C'est ainsi qu'ils ont mis sur pied Action Schools! BC, un projet audacieux pour amener les enfants à se lever de leur siège et à adopter un mode de vie plus actif. Les enseignants des écoles participant à Action Schools! BC intègrent l'activité physique aux cours de mathématiques et des exercices d'étirement aux cours de sciences, le tout axé sur des activités simples et efficaces qui peuvent facilement se faire en classe ou dans la cour d'école.

Comme première étape, la Dre McKay a dirigé un projet pilote de deux ans dans dix écoles, projet financé par les Instituts de recherche en santé du Canada, dans le but d'étudier les résultats du programme Action Schools! BC.

À l'aide d'un test normalisé – répéter une course de 20 mètres à une vitesse croissante – on a déterminé que la santé cardiovasculaire des élèves ayant suivi le programme Action Schools! BC s'était améliorée de 20 % de plus que celle des enfants qui n'y participaient pas.

« Pour avoir de la crédibilité, il faut avoir les preuves », a ajouté la Dre McKay.

Le gouvernement provincial, qui finance annuellement Action Schools! BC, revoit actuellement le modèle de prestation du programme.

Aujourd'hui active dans tous les districts scolaires de la Colombie-Britannique, l'équipe de soutien d'Action Schools! BC a animé de 400 à 500 ateliers par année où les éducateurs apprennent à incorporer l'activité physique dans les cours tout au long de la journée.

Une étude récente révèle que le programme Action Schools! BC a le potentiel d'encourager les adolescents à être plus actifs, particulièrement les filles.

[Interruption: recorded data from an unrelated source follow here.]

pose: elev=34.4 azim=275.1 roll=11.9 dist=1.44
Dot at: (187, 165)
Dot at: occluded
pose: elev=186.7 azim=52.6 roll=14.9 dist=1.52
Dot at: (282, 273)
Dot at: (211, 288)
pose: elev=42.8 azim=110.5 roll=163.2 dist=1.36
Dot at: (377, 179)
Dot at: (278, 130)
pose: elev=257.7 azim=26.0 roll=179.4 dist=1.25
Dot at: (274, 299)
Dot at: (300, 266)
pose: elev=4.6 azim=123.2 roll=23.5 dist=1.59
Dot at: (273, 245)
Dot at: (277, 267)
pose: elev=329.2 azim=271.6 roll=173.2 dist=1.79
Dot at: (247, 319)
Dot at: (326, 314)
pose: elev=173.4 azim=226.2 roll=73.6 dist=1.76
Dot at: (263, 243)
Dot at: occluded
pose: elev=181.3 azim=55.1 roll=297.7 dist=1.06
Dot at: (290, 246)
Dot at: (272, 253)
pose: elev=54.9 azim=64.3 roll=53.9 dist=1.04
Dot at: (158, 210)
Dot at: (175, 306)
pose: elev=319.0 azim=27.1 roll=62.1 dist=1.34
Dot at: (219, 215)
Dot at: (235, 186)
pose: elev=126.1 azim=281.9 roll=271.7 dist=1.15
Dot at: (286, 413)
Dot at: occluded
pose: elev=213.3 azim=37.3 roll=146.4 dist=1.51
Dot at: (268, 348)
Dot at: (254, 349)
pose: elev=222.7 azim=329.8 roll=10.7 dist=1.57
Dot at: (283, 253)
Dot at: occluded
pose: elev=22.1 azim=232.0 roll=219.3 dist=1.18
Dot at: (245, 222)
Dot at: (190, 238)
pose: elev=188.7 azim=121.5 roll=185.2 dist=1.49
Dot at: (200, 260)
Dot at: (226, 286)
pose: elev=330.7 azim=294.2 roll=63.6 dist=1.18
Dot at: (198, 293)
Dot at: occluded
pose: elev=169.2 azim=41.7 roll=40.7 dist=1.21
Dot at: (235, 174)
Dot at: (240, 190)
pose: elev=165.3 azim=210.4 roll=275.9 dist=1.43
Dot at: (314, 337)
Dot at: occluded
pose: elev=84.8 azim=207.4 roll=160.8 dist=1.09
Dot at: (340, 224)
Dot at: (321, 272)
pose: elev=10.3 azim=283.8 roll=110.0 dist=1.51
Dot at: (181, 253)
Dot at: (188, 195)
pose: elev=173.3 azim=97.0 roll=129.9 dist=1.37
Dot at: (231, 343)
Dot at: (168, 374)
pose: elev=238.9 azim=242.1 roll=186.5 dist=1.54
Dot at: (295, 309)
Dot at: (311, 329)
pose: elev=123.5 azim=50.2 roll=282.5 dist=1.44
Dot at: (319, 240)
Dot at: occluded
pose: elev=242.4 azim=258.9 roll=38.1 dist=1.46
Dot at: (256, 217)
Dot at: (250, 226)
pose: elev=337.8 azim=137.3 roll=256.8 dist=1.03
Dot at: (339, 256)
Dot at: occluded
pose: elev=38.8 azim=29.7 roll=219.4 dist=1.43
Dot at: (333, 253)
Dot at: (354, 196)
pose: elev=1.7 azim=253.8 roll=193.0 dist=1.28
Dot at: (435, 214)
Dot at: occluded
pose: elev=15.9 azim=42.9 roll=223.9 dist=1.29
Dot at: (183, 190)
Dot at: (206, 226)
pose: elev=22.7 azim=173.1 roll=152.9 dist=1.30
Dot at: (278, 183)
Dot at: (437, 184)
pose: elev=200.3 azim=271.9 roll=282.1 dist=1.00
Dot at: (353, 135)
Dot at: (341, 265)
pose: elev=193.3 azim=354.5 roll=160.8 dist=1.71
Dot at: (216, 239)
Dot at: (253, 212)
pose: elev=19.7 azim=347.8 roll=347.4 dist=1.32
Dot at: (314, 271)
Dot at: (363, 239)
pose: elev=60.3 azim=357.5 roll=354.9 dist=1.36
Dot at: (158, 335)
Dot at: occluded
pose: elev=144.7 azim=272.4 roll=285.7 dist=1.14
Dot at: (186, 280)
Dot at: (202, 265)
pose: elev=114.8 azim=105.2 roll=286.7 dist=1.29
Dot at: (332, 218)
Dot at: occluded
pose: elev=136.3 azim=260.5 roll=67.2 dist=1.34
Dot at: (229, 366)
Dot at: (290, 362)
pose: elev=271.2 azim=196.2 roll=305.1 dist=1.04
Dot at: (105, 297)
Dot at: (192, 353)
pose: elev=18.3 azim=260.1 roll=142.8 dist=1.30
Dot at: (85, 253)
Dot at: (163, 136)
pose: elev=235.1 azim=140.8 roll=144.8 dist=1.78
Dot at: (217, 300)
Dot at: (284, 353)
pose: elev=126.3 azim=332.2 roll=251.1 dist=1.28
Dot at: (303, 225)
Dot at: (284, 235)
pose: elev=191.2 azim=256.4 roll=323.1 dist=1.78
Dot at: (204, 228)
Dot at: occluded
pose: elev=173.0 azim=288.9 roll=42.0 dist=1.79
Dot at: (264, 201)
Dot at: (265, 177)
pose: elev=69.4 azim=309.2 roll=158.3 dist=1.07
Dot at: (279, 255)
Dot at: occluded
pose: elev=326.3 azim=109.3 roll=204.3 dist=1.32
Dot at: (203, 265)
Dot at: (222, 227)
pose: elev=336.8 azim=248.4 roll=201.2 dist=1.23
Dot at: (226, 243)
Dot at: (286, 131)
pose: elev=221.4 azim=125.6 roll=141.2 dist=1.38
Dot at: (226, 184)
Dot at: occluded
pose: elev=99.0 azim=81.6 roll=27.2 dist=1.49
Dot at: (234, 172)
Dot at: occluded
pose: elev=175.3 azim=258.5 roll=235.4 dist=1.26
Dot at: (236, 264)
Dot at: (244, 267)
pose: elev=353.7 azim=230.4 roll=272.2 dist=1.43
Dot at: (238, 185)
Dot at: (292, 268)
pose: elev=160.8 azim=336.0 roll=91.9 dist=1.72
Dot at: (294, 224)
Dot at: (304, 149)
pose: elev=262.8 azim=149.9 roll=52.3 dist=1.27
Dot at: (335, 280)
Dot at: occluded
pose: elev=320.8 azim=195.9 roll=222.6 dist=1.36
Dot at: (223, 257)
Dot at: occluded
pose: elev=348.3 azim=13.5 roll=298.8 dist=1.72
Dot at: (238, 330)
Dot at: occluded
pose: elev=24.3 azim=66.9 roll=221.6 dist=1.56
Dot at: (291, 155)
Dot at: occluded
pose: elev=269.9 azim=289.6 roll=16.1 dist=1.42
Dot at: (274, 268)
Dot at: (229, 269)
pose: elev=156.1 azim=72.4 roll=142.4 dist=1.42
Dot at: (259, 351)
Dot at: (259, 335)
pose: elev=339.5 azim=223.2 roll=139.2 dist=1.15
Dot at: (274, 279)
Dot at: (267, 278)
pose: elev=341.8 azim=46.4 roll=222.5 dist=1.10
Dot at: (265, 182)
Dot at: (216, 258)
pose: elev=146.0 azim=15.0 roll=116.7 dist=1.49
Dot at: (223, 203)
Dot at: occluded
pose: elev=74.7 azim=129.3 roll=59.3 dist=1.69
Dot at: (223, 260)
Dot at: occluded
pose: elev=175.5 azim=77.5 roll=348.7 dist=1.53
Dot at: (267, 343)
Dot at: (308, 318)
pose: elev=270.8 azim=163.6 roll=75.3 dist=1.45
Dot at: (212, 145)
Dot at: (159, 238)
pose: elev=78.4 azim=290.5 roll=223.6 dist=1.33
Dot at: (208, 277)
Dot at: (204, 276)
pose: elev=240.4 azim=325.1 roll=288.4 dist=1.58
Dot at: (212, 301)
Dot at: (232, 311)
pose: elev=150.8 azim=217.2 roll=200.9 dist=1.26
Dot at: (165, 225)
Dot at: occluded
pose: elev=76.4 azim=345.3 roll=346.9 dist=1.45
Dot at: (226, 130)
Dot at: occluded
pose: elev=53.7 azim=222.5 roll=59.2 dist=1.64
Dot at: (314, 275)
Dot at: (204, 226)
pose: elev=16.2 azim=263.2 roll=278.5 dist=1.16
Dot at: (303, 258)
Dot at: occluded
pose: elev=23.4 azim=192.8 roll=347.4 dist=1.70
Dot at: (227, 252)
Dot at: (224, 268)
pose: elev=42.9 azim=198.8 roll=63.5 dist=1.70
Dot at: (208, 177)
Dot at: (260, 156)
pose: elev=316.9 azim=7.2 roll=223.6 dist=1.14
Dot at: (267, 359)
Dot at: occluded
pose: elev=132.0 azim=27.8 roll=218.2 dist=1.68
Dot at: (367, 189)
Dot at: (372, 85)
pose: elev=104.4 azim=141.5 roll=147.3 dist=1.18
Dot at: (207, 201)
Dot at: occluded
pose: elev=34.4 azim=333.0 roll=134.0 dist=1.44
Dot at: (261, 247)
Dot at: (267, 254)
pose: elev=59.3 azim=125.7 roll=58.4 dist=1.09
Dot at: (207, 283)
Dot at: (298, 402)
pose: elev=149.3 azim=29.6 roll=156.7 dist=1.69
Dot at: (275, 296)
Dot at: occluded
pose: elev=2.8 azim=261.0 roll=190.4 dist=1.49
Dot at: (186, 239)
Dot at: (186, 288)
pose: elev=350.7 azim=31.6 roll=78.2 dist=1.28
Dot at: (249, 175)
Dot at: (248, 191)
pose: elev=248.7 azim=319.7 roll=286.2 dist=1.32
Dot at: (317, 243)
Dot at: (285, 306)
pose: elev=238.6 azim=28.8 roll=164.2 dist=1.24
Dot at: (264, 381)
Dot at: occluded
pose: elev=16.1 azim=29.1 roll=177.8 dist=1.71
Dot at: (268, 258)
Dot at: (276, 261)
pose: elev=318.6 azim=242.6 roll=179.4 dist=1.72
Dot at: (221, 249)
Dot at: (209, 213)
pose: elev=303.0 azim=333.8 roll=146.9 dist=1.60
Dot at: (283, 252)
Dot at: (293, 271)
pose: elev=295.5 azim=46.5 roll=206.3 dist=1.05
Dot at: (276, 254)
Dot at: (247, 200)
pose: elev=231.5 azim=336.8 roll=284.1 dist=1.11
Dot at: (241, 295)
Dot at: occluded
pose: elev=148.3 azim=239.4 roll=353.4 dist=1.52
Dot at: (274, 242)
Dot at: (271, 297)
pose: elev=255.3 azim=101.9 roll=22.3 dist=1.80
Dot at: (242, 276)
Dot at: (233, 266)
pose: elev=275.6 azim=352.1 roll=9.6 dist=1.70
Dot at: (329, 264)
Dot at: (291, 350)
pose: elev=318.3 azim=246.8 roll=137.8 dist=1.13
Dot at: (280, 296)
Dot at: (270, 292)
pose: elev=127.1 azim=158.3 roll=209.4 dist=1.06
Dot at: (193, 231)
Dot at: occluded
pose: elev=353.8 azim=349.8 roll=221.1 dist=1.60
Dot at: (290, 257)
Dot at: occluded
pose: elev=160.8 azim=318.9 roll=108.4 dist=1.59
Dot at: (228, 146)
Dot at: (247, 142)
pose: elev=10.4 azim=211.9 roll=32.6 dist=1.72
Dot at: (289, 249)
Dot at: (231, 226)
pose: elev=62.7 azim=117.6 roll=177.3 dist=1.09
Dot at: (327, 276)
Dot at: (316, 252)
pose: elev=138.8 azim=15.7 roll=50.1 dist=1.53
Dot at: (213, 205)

La recherche montre que les avantages de l'activité physique amorcée entre le jardin et la huitième année peuvent se poursuivre au secondaire.

« Nos résultats montrent que le programme Action Schools! BC a une influence cumulative et durable dans le maintien des niveaux d'activité physique chez les enfants de la C.-B. au moment où ils traversent l'adolescence », a déclaré la Dre Joan Wharf Higgins, chercheuse dans le domaine de la santé et de la société à l'Université de Victoria.

L'étude, financée par la Société canadienne du cancer, regroupait 443 élèves bénévoles de 10e année, moitié garçons, moitié filles, de 10 écoles de la C.-B. La moitié de ces jeunes avait fréquenté des écoles primaires ou intermédiaires où le programme Action Schools! BC était en vigueur, et non les autres.

L'étude révèle que les adolescents qui avaient fréquenté les écoles où le programme AS! BC était en vigueur étaient de beaucoup plus actifs, la plus grande différence étant chez les filles.

« Action Schools! BC aide à contrecarrer l'écart entre les sexes au chapitre de l'activité physique au fur et à mesure que les enfants vieillissent », dit la Dre Wharf Higgins, une allusion au fait que les filles sont plus susceptibles d'abandonner la pratique de sports à l'adolescence.

« Peu de pays ont atteint le niveau de participation du milieu scolaire dont jouit actuellement Action Schools! BC, dit la Dre McKay. Ce succès repose solidement sur les épaules de nos partenaires qui assurent la prestation du programme et leurs relations avec le milieu scolaire ».

D'autres pays commencent à remarquer ce que nous avons fait. Le programme Action Schools! BC, maintenant âgé de plus de 10 ans, a été adapté dans d'autres pays, notamment en Afrique du Sud, en Norvège et en Australie.

« C'est un modèle qui est copié à la grandeur de la planète », dit la Dre McKay.